* **What is expected**:
Leaving the images aside, transcribe all the data below exactly.

[[ Working data, beginning ]]

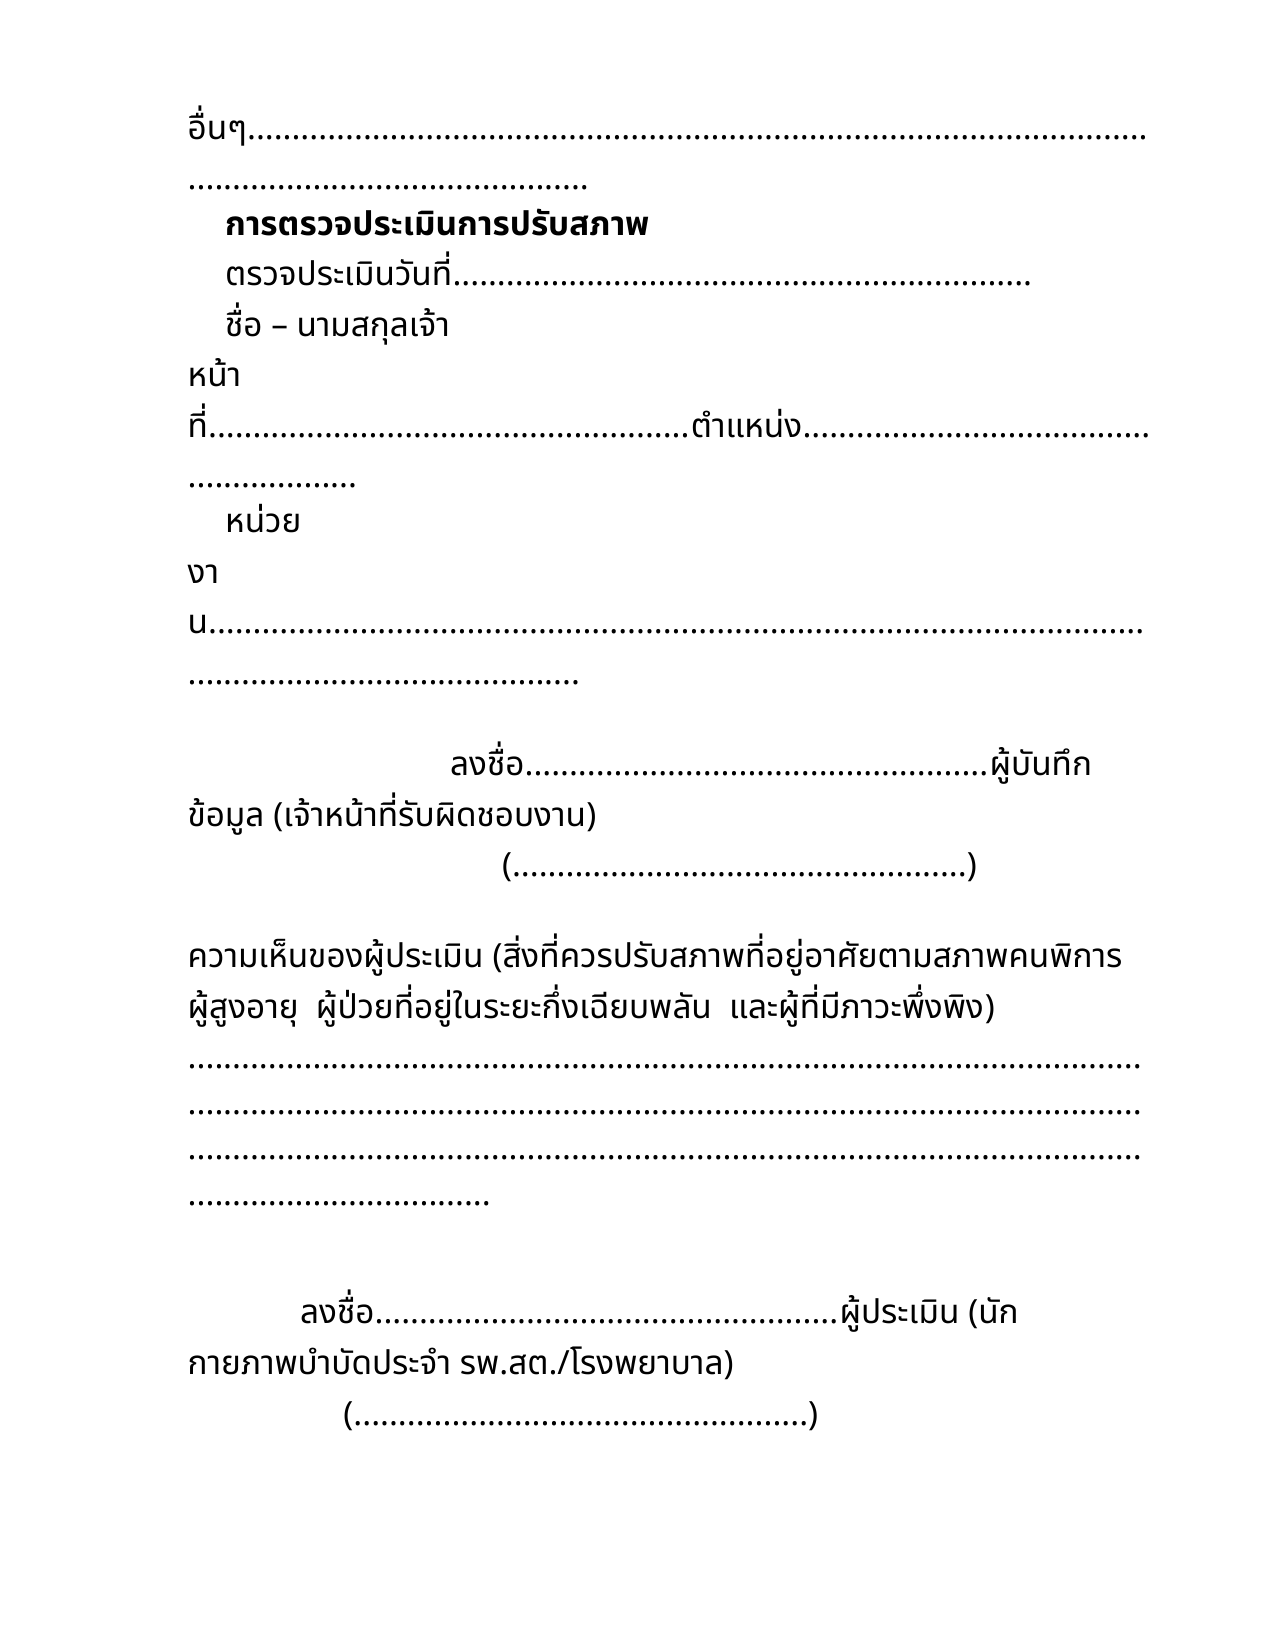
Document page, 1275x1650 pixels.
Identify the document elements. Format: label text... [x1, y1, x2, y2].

text ชื่อ – นามสกุลเจ้าหน้าที่......................................................ตำแหน่ง.......................................................... [187, 301, 1152, 497]
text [187, 103, 1152, 199]
text ตรวจประเมินวันที่................................................................. [187, 250, 1152, 301]
text หน่วยงาน..................................................................................................................................................... [187, 497, 1152, 694]
text ความเห็นของผู้ประเมิน (สิ่งที่ควรปรับสภาพที่อยู่อาศัยตามสภาพคนพิการ ผู้สูงอายุ ผู้ป่วยที่อยู่ในระยะกึ่งเฉียบพลัน และผู้ที่มีภาวะพึ่งพิง) [187, 932, 1152, 1033]
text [187, 1389, 1152, 1435]
text ลงชื่อ....................................................ผู้บันทึกข้อมูล (เจ้าหน้าที่รับผิดชอบงาน) [187, 740, 1152, 841]
text ................................................................................................................................................................................................................................................................................................................................................................... [187, 1033, 1152, 1215]
text (...................................................) [187, 841, 1152, 886]
text ลงชื่อ....................................................ผู้ประเมิน (นักกายภาพบำบัดประจำ รพ.สต./โรงพยาบาล) [187, 1288, 1152, 1389]
text การตรวจประเมินการปรับสภาพ [187, 199, 1152, 250]
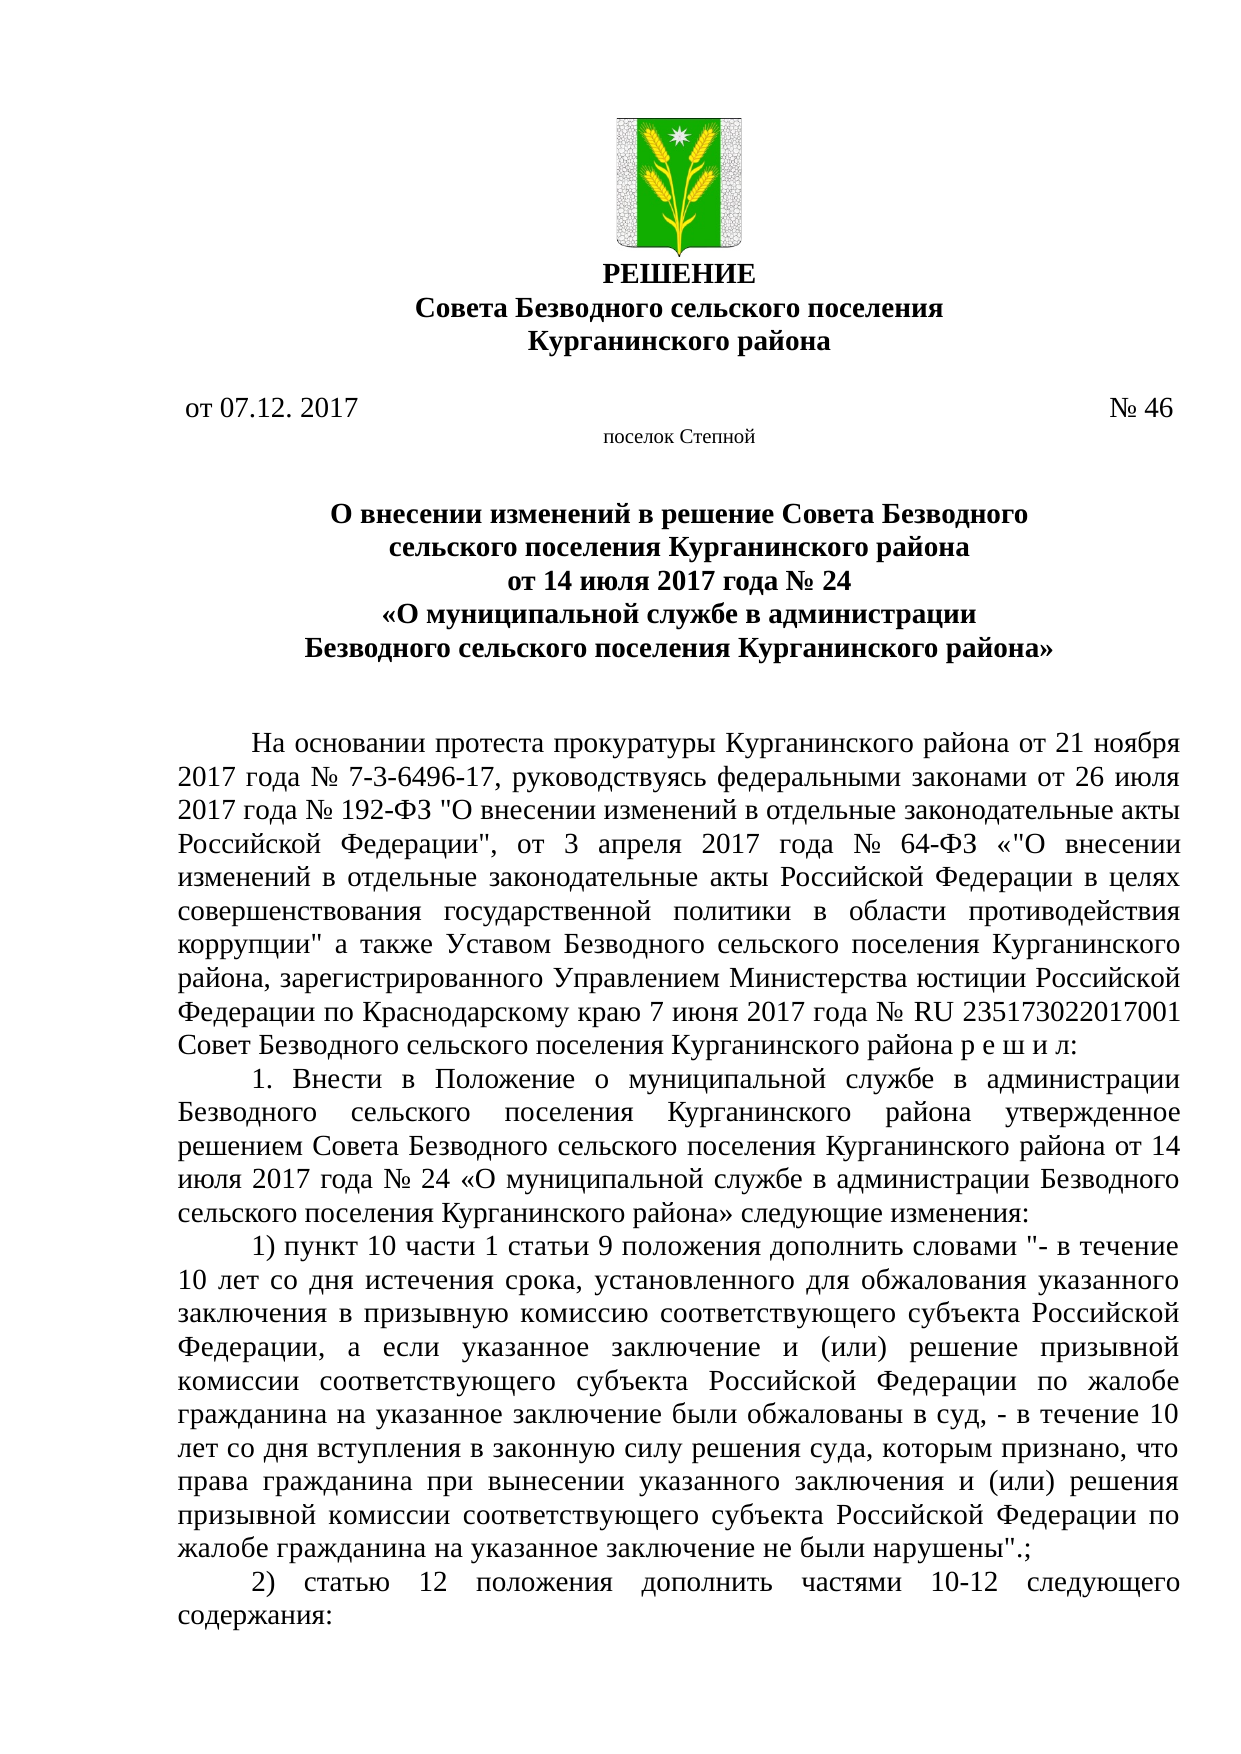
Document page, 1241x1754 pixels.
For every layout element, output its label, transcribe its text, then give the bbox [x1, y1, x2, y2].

text На основании протеста прокуратуры Курганинского района от 21 ноября 2017 года № 7-3-6496-17, руководствуясь федеральными законами от 26 июля 2017 года № 192-ФЗ "О внесении изменений в отдельные законодательные акты Российской Федерации", от 3 апреля 2017 года № 64-ФЗ «"О внесении изменений в отдельные законодательные акты Российской Федерации в целях совершенствования государственной политики в области противодействия коррупции" а также Уставом Безводного сельского поселения Курганинского района, зарегистрированного Управлением Министерства юстиции Российской Федерации по Краснодарскому краю 7 июня 2017 года № RU 235173022017001 Совет Безводного сельского поселения Курганинского района р е ш и л: [177, 725, 1181, 1061]
subtitle от 14 июля 2017 года № 24 [177, 563, 1181, 597]
subtitle сельского поселения Курганинского района [177, 529, 1181, 563]
subtitle «О муниципальной службе в администрации [177, 597, 1181, 630]
subtitle О внесении изменений в решение Совета Безводного [177, 496, 1181, 529]
subtitle 1. Внести в Положение о муниципальной службе в администрации Безводного сельского поселения Курганинского района утвержденное решением Совета Безводного сельского поселения Курганинского района от 14 июля 2017 года № 24 «О муниципальной службе в администрации Безводного сельского поселения Курганинского района» следующие изменения: [177, 1061, 1181, 1228]
subtitle Безводного сельского поселения Курганинского района» [177, 630, 1181, 664]
text 1) пункт 10 части 1 статьи 9 положения дополнить словами "- в течение 10 лет со дня истечения срока, установленного для обжалования указанного заключения в призывную комиссию соответствующего субъекта Российской Федерации, а если указанное заключение и (или) решение призывной комиссии соответствующего субъекта Российской Федерации по жалобе гражданина на указанное заключение были обжалованы в суд, - в течение 10 лет со дня вступления в законную силу решения суда, которым признано, что права гражданина при вынесении указанного заключения и (или) решения призывной комиссии соответствующего субъекта Российской Федерации по жалобе гражданина на указанное заключение не были нарушены".; [177, 1228, 1181, 1564]
list поселок Степной [177, 424, 1181, 448]
text 2) статью 12 положения дополнить частями 10-12 следующего содержания: [177, 1564, 1181, 1631]
list от 07.12. 2017 № 46 [177, 390, 1181, 424]
list Курганинского района [177, 323, 1181, 357]
picture [616, 118, 742, 257]
list Совета Безводного сельского поселения [177, 290, 1181, 323]
list РЕШЕНИЕ [177, 256, 1181, 290]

[[ Working data, end ]]

* **Task response**:
Document page, 1275x1650 pixels.
Identify the document elements. Format: label text... [x1, y1, x2, y2].

text ชื่อ – นามสกุลเจ้าหน้าที่......................................................ตำแหน่ง.......................................................... [187, 301, 1152, 497]
text [187, 103, 1152, 199]
text ตรวจประเมินวันที่................................................................. [187, 250, 1152, 301]
text หน่วยงาน..................................................................................................................................................... [187, 497, 1152, 694]
text ความเห็นของผู้ประเมิน (สิ่งที่ควรปรับสภาพที่อยู่อาศัยตามสภาพคนพิการ ผู้สูงอายุ ผู้ป่วยที่อยู่ในระยะกึ่งเฉียบพลัน และผู้ที่มีภาวะพึ่งพิง) [187, 932, 1152, 1033]
text [187, 1389, 1152, 1435]
text ลงชื่อ....................................................ผู้บันทึกข้อมูล (เจ้าหน้าที่รับผิดชอบงาน) [187, 740, 1152, 841]
text ................................................................................................................................................................................................................................................................................................................................................................... [187, 1033, 1152, 1215]
text (...................................................) [187, 841, 1152, 886]
text ลงชื่อ....................................................ผู้ประเมิน (นักกายภาพบำบัดประจำ รพ.สต./โรงพยาบาล) [187, 1288, 1152, 1389]
text การตรวจประเมินการปรับสภาพ [187, 199, 1152, 250]
Document page, 1241x1754 pixels.
For every layout element, output its label, transcribe its text, then give the bbox [x1, y1, x2, y2].

text На основании протеста прокуратуры Курганинского района от 21 ноября 2017 года № 7-3-6496-17, руководствуясь федеральными законами от 26 июля 2017 года № 192-ФЗ "О внесении изменений в отдельные законодательные акты Российской Федерации", от 3 апреля 2017 года № 64-ФЗ «"О внесении изменений в отдельные законодательные акты Российской Федерации в целях совершенствования государственной политики в области противодействия коррупции" а также Уставом Безводного сельского поселения Курганинского района, зарегистрированного Управлением Министерства юстиции Российской Федерации по Краснодарскому краю 7 июня 2017 года № RU 235173022017001 Совет Безводного сельского поселения Курганинского района р е ш и л: [177, 725, 1181, 1061]
subtitle от 14 июля 2017 года № 24 [177, 563, 1181, 597]
subtitle сельского поселения Курганинского района [177, 529, 1181, 563]
subtitle «О муниципальной службе в администрации [177, 597, 1181, 630]
subtitle О внесении изменений в решение Совета Безводного [177, 496, 1181, 529]
subtitle 1. Внести в Положение о муниципальной службе в администрации Безводного сельского поселения Курганинского района утвержденное решением Совета Безводного сельского поселения Курганинского района от 14 июля 2017 года № 24 «О муниципальной службе в администрации Безводного сельского поселения Курганинского района» следующие изменения: [177, 1061, 1181, 1228]
subtitle Безводного сельского поселения Курганинского района» [177, 630, 1181, 664]
text 1) пункт 10 части 1 статьи 9 положения дополнить словами "- в течение 10 лет со дня истечения срока, установленного для обжалования указанного заключения в призывную комиссию соответствующего субъекта Российской Федерации, а если указанное заключение и (или) решение призывной комиссии соответствующего субъекта Российской Федерации по жалобе гражданина на указанное заключение были обжалованы в суд, - в течение 10 лет со дня вступления в законную силу решения суда, которым признано, что права гражданина при вынесении указанного заключения и (или) решения призывной комиссии соответствующего субъекта Российской Федерации по жалобе гражданина на указанное заключение не были нарушены".; [177, 1228, 1181, 1564]
list поселок Степной [177, 424, 1181, 448]
text 2) статью 12 положения дополнить частями 10-12 следующего содержания: [177, 1564, 1181, 1631]
list от 07.12. 2017 № 46 [177, 390, 1181, 424]
list Курганинского района [177, 323, 1181, 357]
picture [616, 118, 742, 257]
list Совета Безводного сельского поселения [177, 290, 1181, 323]
list РЕШЕНИЕ [177, 256, 1181, 290]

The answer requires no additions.